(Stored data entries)
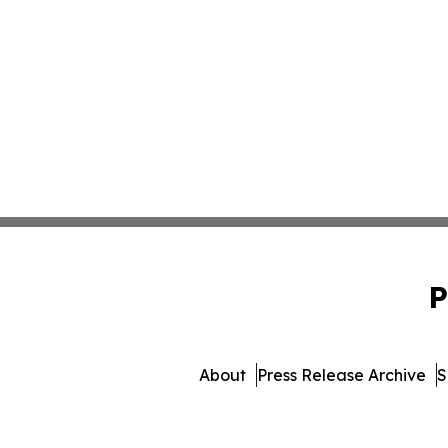
P
About
Press Release Archive
S
© 1995-2026 Newsmatics 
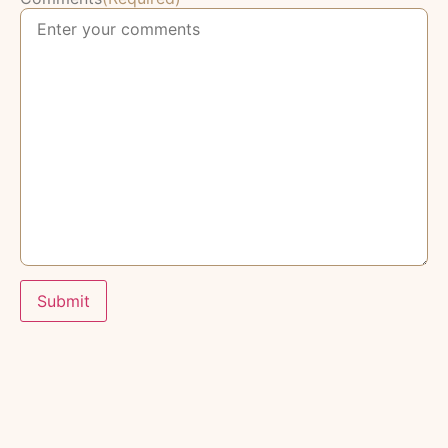
Submit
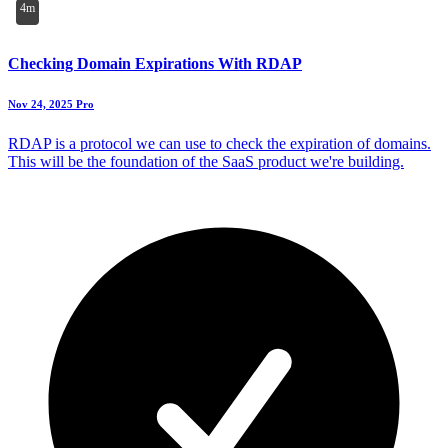
4m
Checking Domain Expirations With RDAP
Nov 24, 2025
Pro
RDAP is a protocol we can use to check the expiration of domains.
This will be the foundation of the SaaS product we're building.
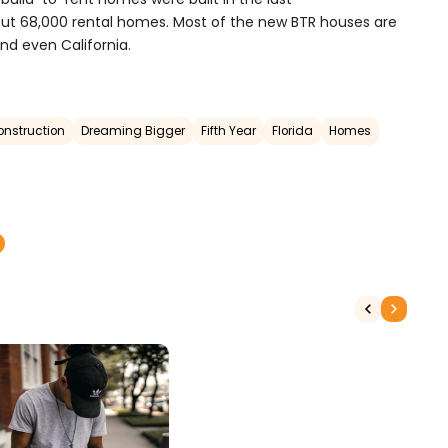
bout 68,000 rental homes.
Most of the new BTR houses are
and even California.
onstruction
Dreaming Bigger
Fifth Year
Florida
Homes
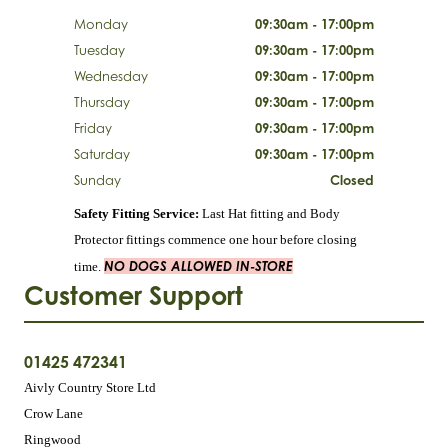
Monday
09:30am - 17:00pm
Tuesday
09:30am - 17:00pm
Wednesday
09:30am - 17:00pm
Thursday
09:30am - 17:00pm
Friday
09:30am - 17:00pm
Saturday
09:30am - 17:00pm
Sunday
Closed
Safety Fitting Service:
Last Hat fitting and Body
Protector fittings commence one hour before closing
NO DOGS ALLOWED IN-STORE
time.
Customer Support
01425 472341
Aivly Country Store Ltd
Crow Lane
Ringwood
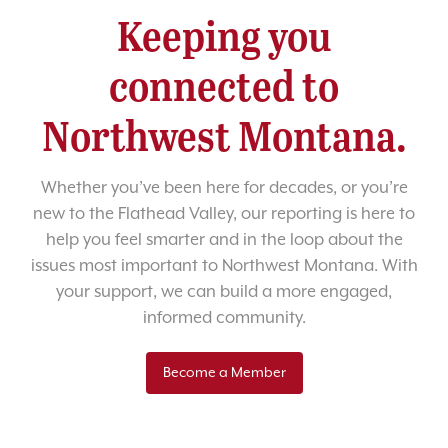
Keeping you
connected to
Northwest Montana.
Whether you’ve been here for decades, or you’re
new to the Flathead Valley, our reporting is here to
help you feel smarter and in the loop about the
issues most important to Northwest Montana. With
your support, we can build a more engaged,
informed community.
Become a Member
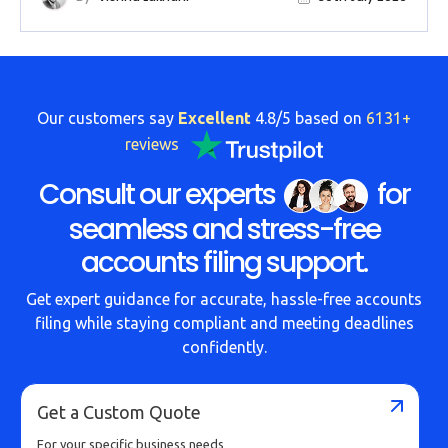
Our customers say
Excellent
4.8/5 based on
6131+
reviews
Consult our experts
for
seamless and stress-free
accounts filing support.
Get expert guidance for accurate, hassle-free accounts
filing while staying compliant and meeting deadlines
confidently.
Get a Custom Quote
For your specific business needs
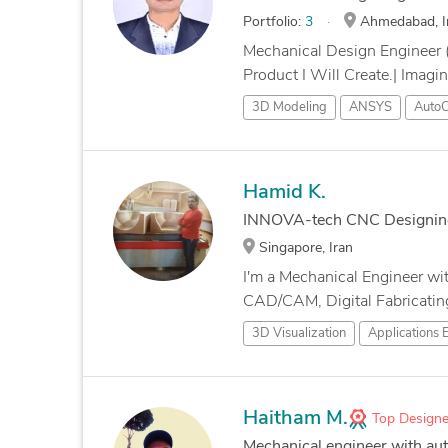
Portfolio:
3
Ahmedabad, I
Mechanical Design Engineer 
Product I Will Create.| Imagi
3D Modeling
ANSYS
Auto
Hamid K.
INNOVA-tech CNC Designin
Singapore, Iran
I'm a Mechanical Engineer wi
CAD/CAM, Digital Fabricating
3D Visualization
Applications 
Haitham M.
Top Designe
Mechanical engineer with au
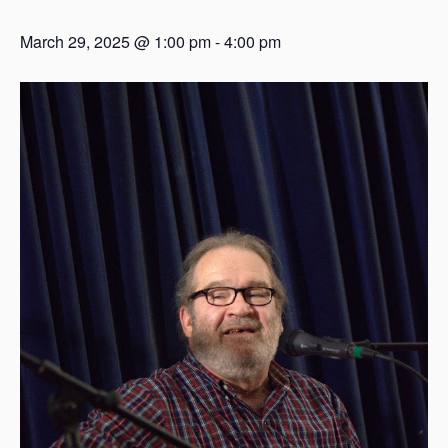
March 29, 2025 @ 1:00 pm
-
4:00 pm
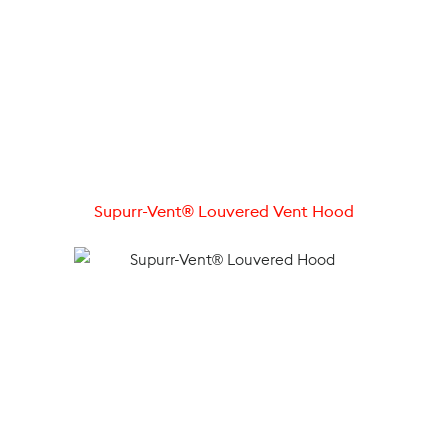
Supurr-Vent® Louvered Vent Hood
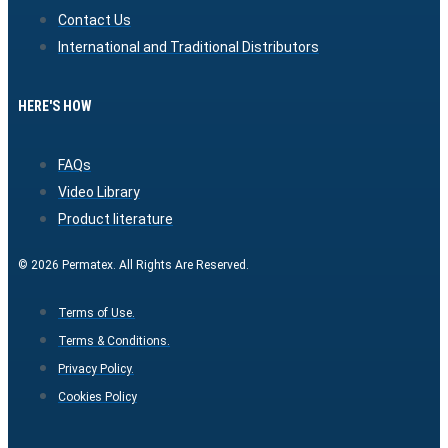
Contact Us
International and Traditional Distributors
HERE'S HOW
FAQs
Video Library
Product literature
© 2026 Permatex. All Rights Are Reserved.
Terms of Use.
Terms & Conditions.
Privacy Policy.
Cookies Policy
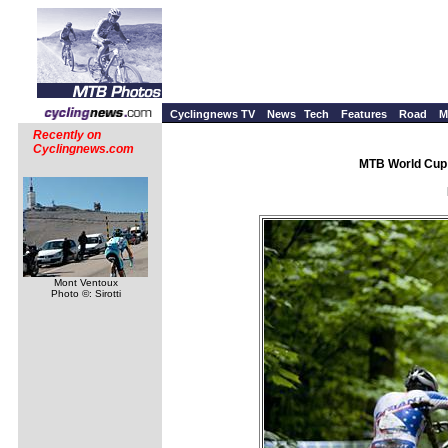
Cyclingnews TV
News
Tech
Features
Road
M
Recently on
Cyclingnews.com
MTB World Cup 
Mont Ventoux
Photo ©: Sirotti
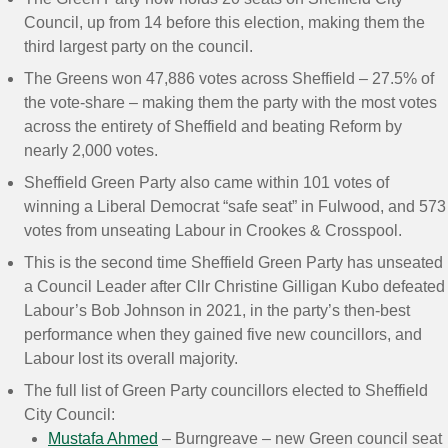
Council, up from 14 before this election, making them the
third largest party on the council.
The Greens won 47,886 votes across Sheffield – 27.5% of
the vote-share – making them the party with the most votes
across the entirety of Sheffield and beating Reform by
nearly 2,000 votes.
Sheffield Green Party also came within 101 votes of
winning a Liberal Democrat “safe seat” in Fulwood, and 573
votes from unseating Labour in Crookes & Crosspool.
This is the second time Sheffield Green Party has unseated
a Council Leader after Cllr Christine Gilligan Kubo defeated
Labour’s Bob Johnson in 2021, in the party’s then-best
performance when they gained five new councillors, and
Labour lost its overall majority.
The full list of Green Party councillors elected to Sheffield
City Council:
Mustafa Ahmed
– Burngreave – new Green council seat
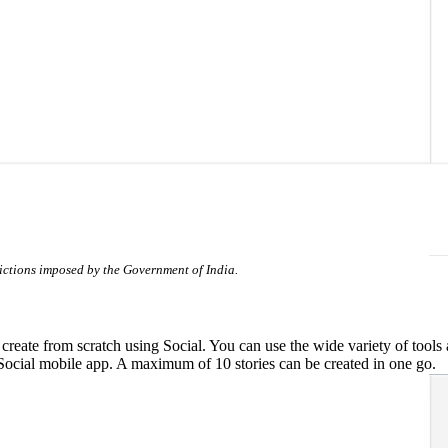
trictions imposed by the Government of India.
ate from scratch using Social. You can use the wide variety of tools ava
Social mobile app. A maximum of 10 stories can be created in one go.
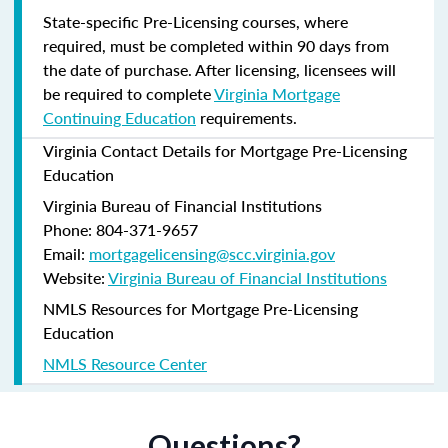
State-specific Pre-Licensing courses, where
required, must be completed within 90 days from
the date of purchase.
After licensing, licensees will
be required to complete
Virginia Mortgage
Continuing Education
requirements.
Virginia Contact Details for Mortgage Pre-Licensing
Education
Virginia Bureau of Financial Institutions
Phone: 804-371-9657
Email:
mortgagelicensing@scc.virginia.gov
Website:
Virginia Bureau of Financial Institutions
NMLS Resources for Mortgage Pre-Licensing
Education
NMLS Resource Center
Questions?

EXERCISE BRIEF: Each line from the first line of the data above through the one containing "bout 68,000 rental homes." must be set down exactly; the pictures must not be.

RESULT FOR THIS TASK:
P
About
Press Release Archive
S
© 1995-2026 Newsmatics 
Submit
4m
Checking Domain Expirations With RDAP
Nov 24, 2025
Pro
RDAP is a protocol we can use to check the expiration of domains.
This will be the foundation of the SaaS product we're building.
bout 68,000 rental homes.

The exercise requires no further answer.